Aan de orde is de stemming over:

het Voorstel van wet van de leden Van Heemst en O.P.G. Vos tot wijziging van de Woningwet en enige andere wetten in verband met maatregelen na sluiting van woningen, woonketen, woonwagens en andere gebouwen, alsmede de bij die ruimten behorende erven ten gevolg van verstoring van de openbare orde of overtreding van artikel 2 of 3 van de Opiumwet (Wet Victor) (24549).

(Zie vergadering van 19 februari 2002.)

De voorzitter:

Ik geef gelegenheid tot het afleggen van stemverklaringen vooraf.

De heer Jurgens (PvdA):

Mijnheer de voorzitter. Ik mag mede namens de fractie van D66 spreken.

De leden van beide fracties hebben met veel waardering gezien, dat de indieners met dit voorstel van wet een bestemming willen afdwingen van woningen die op last van de burgemeester zijn dichtgetimmerd, omdat vanuit die panden ernstige overlast wordt veroorzaakt vanwege handel in verdovende middelen. Onze fracties hebben echter op één punt twijfels, namelijk of het sluitstuk van de in het wetsvoorstel voorziene maatregelen – de onteigening van het pand – in overeenstemming is met ons onteigeningsrecht en met het in de Grondwet en het EVRM beschermde eigendomsrecht. Deze onteigening heeft immers volgens het wetsvoorstel als doel "een duurzaam herstel van de openbare orde rond dat gebouw, welke is verstoord door gedragingen in dat gebouw". Men wil met onteigening een sanctie stellen op de onwil van een eigenaar om aan dat duurzaam herstel mee te werken. Voor een dergelijke sanctie tegen een eigenaar is eigenlijk de strafrechtelijke verbeurdverklaring bedoeld. Onteigening is bestemd voor het beschikbaar krijgen van een pand voor een doel in het algemeen belang, los van het gedrag van de eigenaar. De vraag is dus of de bestuurlijke maatregel van onteigening niet een in verhouding te zware maatregel is, nu er een grondrecht mee wordt aangetast.

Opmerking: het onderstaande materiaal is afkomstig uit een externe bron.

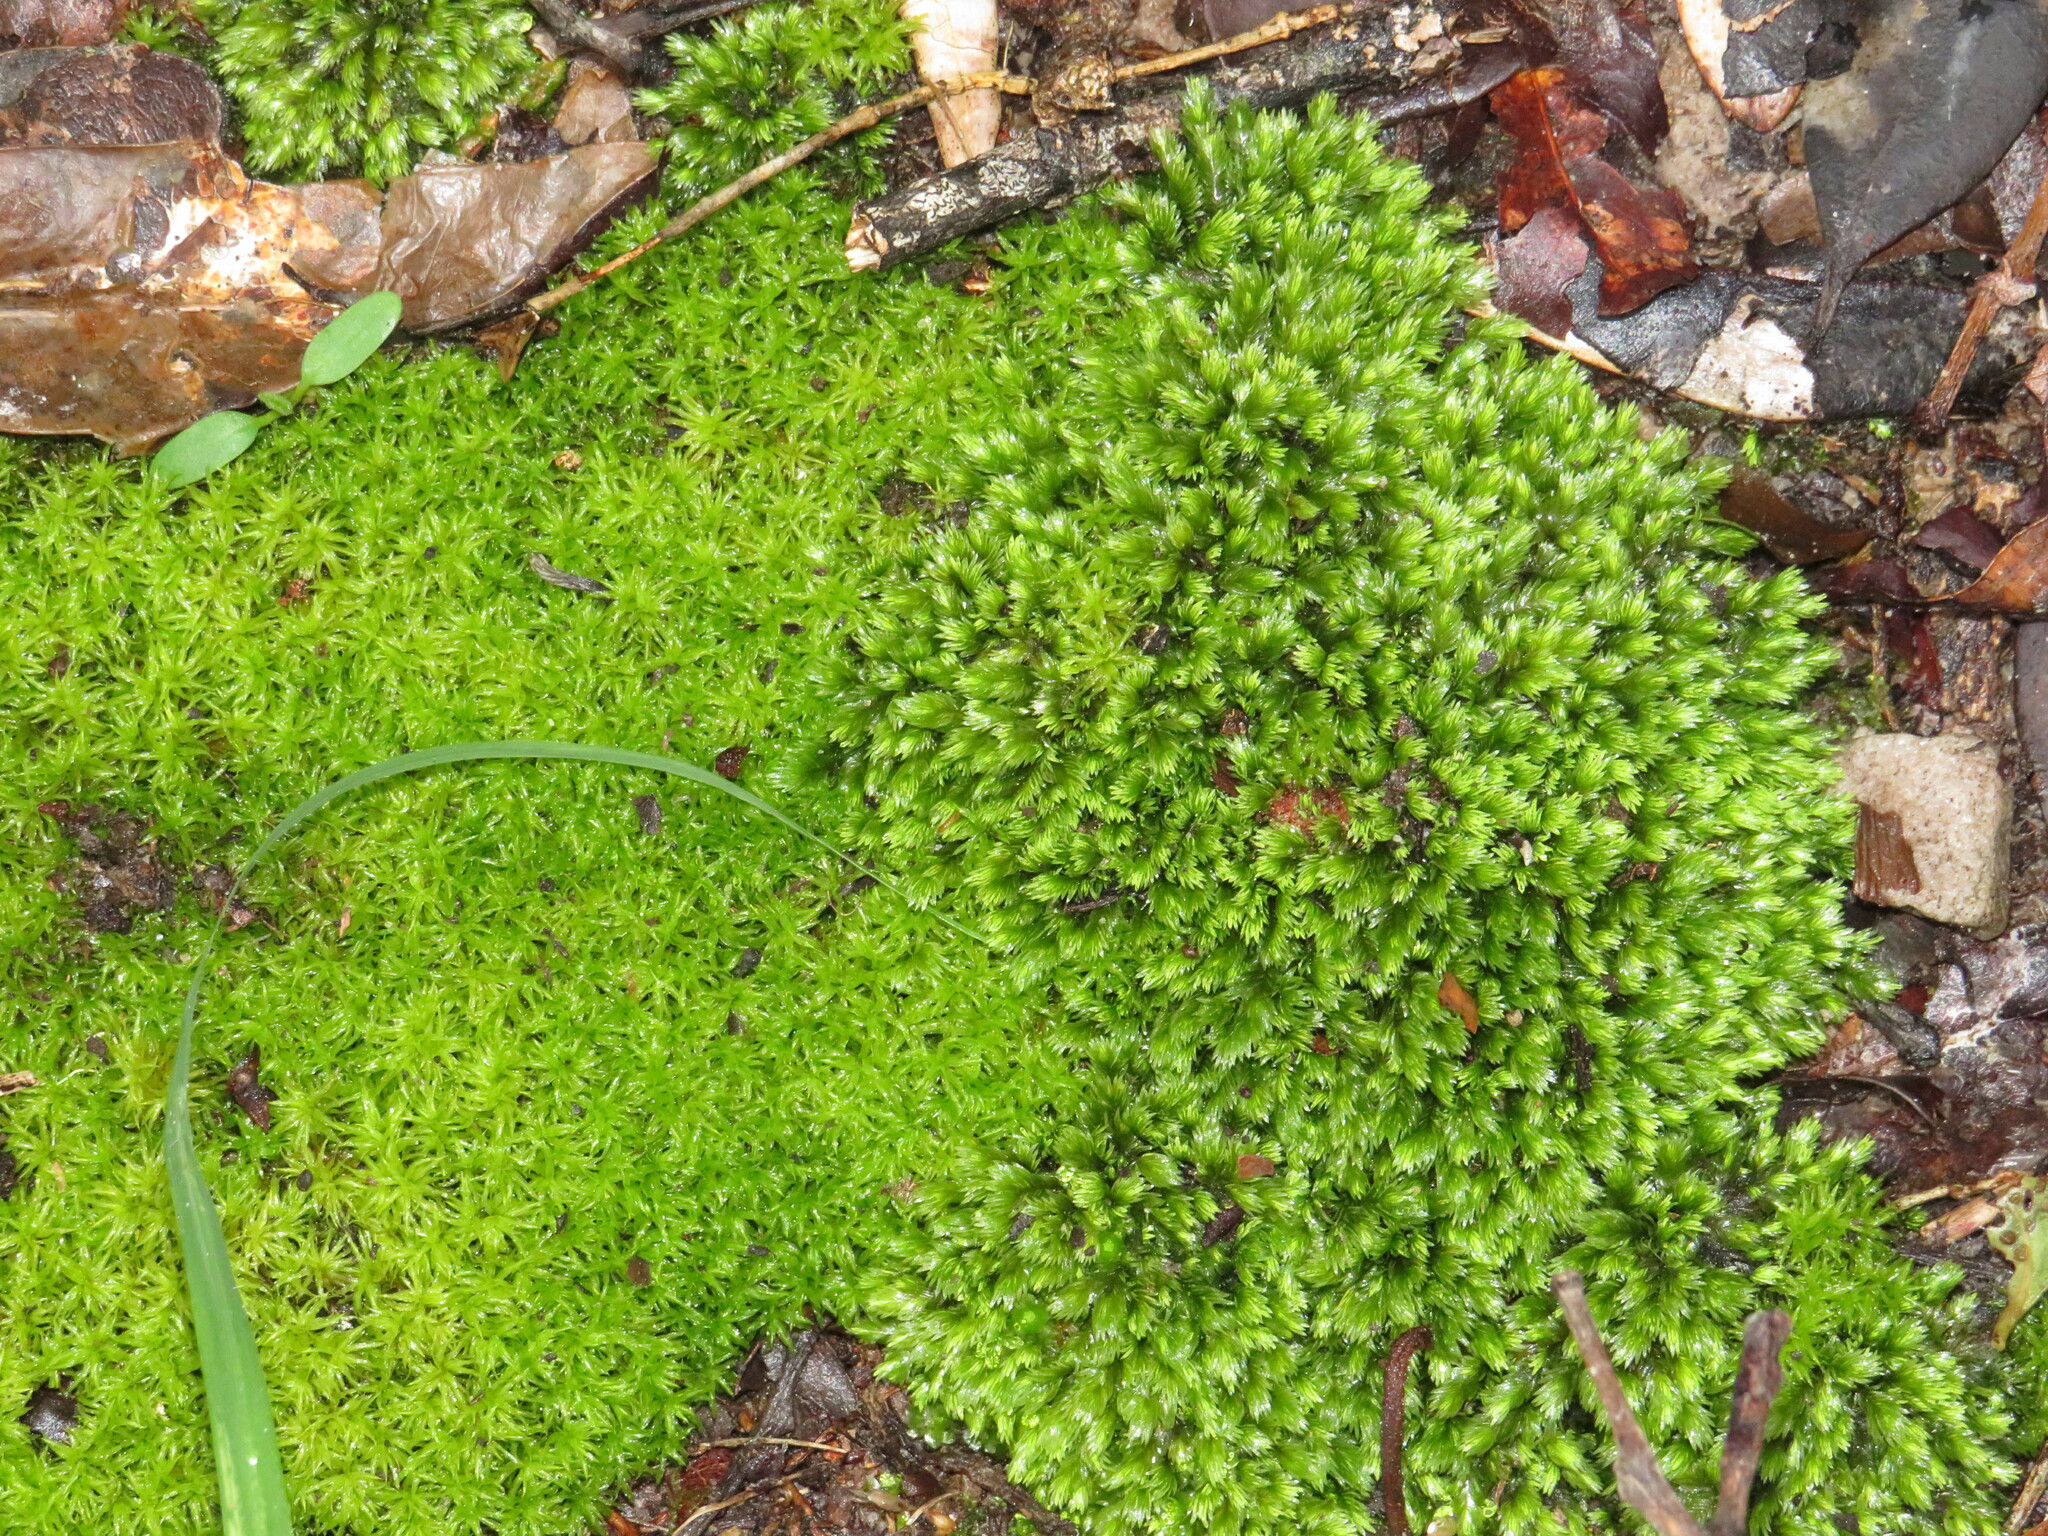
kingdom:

Tegenover de wezenlijke juridische twijfels op dit ene punt staat het feit, dat de beide fracties de doelstelling van het wetsvoorstel van harte ondersteunen. Een dilemma dat overigens in deze Kamer wel vaker voorkomt als er gestemd moet worden. Omdat in dit geval sprake is van een ultimum remedium, hetgeen betekent dat dit middel niet vaak hoeft te worden toegepast, zullen de beide fracties voor het wetsvoorstel stemmen, onder de uitdrukkelijke aantekening dat dit soort gebruik van onteigening zich niet verder zou moeten ontwikkelen.

De heer Holdijk (SGP):

Voorzitter. De fracties van de SGP en de ChristenUnie beschouwen dit wetsvoorstel als een logisch vervolg op de Wet Victoria, waar zij in 1997 voor hebben gestemd. In dat licht beschouwd zouden zij hun stem ook gaarne aan dit wetsvoorstel hebben gegeven, ware het niet dat het voorstel tevens een uitbreiding van de Onteigeningswet bevat. Ofschoon zij erkennen dat de Grondwet en het eerste protocol bij het EVRM waarschijnlijk ruimte laten voor de voorgestelde onteigeningstitel, hebben zij meer principiële dan praktische bezwaren tegen de opgenomen onteigeningsmogelijkheid. De bestaande Onteigeningswet is niet toegesneden op de onteigening van private eigendomsrechten als het algemeen belang niet vordert dat de overheid deze rechten verwerft. Misbruik van eigendomsrecht is tot dusverre geen titel voor onteigening. Als men deze mogelijkheid wil introduceren, moet dat zeker niet plaatsvinden in het kader van een wetsvoorstel waarvan de primaire strekking zeker niet gericht is op eigendomsverwerving door de overheid maar op de bestrijding van overlast, veroorzaakt door zakelijk gebruik van particuliere panden.

De voorzitter:

Ik constateer dat de aanwezige leden van de fracties van de SGP en de ChristenUnie tegen dit voorstel van wet hebben gestemd en die van de overige fracties ervoor, zodat het is aangenomen.

Ik feliciteer de initiatiefnemers van harte met het feit dat hun voorstel van wet ook dit Hoge College van Staat is gepasseerd.